Until now, the run time complexity is O(maxX - minX), which is linear. For points close enough, this will be O(n). Also, we have created an array that tells us the distance between (P0, P1) at index 0, between (P1, P2) at index 1, between (P2, P3) at index 2 and so on.

The arrangement of points along x-axis will look like this (dashed line is x-axis and each * is a point, dn is distance between P(n-1) and Pn),

---*----------*------*--------*---------....--------*---
   ^          ^      ^        ^                     ^
   P0  (d0)  P1 (d1) P2 (d2)  P3  (d3)  ....  d(n)  Pn

Now, the calculation is O(n).
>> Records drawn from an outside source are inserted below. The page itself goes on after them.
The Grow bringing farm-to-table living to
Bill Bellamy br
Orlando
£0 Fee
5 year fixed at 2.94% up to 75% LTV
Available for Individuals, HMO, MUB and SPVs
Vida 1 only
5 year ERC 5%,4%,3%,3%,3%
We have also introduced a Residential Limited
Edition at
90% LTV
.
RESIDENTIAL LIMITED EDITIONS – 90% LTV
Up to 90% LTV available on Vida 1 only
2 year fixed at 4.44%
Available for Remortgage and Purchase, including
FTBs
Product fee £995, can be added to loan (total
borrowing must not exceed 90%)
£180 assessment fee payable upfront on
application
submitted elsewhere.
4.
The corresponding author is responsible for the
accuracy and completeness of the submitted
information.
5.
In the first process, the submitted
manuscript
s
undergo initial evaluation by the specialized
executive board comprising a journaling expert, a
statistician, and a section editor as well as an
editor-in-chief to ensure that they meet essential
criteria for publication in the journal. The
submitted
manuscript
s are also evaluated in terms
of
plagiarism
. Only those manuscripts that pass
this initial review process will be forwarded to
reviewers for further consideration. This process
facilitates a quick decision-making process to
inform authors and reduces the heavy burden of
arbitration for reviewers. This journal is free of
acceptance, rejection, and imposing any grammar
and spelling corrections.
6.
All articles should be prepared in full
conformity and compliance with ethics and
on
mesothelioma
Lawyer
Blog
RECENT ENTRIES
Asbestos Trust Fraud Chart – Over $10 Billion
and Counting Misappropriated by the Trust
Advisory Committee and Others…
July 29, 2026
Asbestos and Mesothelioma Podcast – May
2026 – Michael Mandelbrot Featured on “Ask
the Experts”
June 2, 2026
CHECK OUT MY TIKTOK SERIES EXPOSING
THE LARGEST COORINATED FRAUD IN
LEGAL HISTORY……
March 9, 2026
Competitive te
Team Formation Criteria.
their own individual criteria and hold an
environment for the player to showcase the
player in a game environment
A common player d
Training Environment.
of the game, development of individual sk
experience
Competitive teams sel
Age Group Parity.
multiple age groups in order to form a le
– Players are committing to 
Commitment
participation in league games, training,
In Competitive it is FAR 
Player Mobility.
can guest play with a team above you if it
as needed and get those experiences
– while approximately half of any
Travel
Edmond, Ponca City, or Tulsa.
Just one simple summation.

The summation is:

(1 * (n - 1) * Distances[0]) +
(2 * (n - 2) * Distances[1]) + 
(3 * (n - 3) * Distances[2]) +
.
.
.
(1 * (n - 1) * Distances[n-1])

---

How I arrived at that summation

Take P0. The sum of P0's distance from P1 to Pn

= d(P0, P1)  + d(P0, P2)     + ... + d(P0, Pn)
= d[0]       + (d[0] + d[1]) + ... + (d[0] + d[1] till d[n-1])
= (n-1)*d[0] + (n-2)*d[1]    + ... + (n-1)*d[n-1]

This same way we take P1 and calculate its distance from P2 to Pn

Then take P3... till finally considering only distance between P(n-1) and Pn

On summing these distances, we straight forward get the formula I mentioned above.

---

Hence, if points are given sorted, running time is O(n) and if points are given unsorted, running time is O(maxX - minX) which is still linearly growing.

Answer 3

I can think of a way if the points are sorted. Assume we have n points. Let's consider two adjacent points, Pi and Pi+1, Let's assume the distance between Pi and other Points is Di, Distance between Pi and Pi+1 is d, Then Di+1 = Di + i * d - (n - i - 1) * d, Then we can calculated the distances from a point to all the other points in O(1) if the distances from its left adjacent point to all the other points are known. We only need to calculated the first point, and update accordingly.

The logic of the equation is that, when move from Pi to Pi+1, all the distances from Pi+1 to all the points on its left are increased by d, the distances from Pi+1 to all the points on its right are decreased by d.

Answer 4

This is doable if the points are in sorted order. Let's take a simple example, bigger than n=3 since n*(n-1)/2 (all possible pairs without duplicates where (a,b) and (b,a) are considered duplicates) in such case is also 3 and is misleading:

n = 4 // number of points
p = [-3, -1, 1, 3] // our points

We will calculate all distances from the first point p[0] first, this is an O(n) operation and will yield 12 as a result because |-3 + 1| + |-3 - 1| + |-3 - 3| = 2 + 4 + 6 = 12.

We observe now that since the points are on a line and that the next point will be to the right of the first point, so we can calculate all the distances by simply subtracting the distance between the current and previous point from the previous points sum which would look accordingly:

12 - (k - 1) * dist = 12 - (4 - 1) * 2 = 12 - 6 = 6

Since the distance between point 0 and 1 is equal to 2 and we need to subtract this value for each previously calculated distance (the previous point was part of k-1=3 pairs). In the next iteration k will be 1 smaller:

6 - (k - 1) * dist = 6 - (3 - 1) * 2 = 6 - 4 = 2

So in the end the initial summation will be O(n) and then we will have to do O(1) n-times which yields O(n).

This would yield us an array of partial sums [12,6,2,0]=20, you don't need to store it, just to visualize it.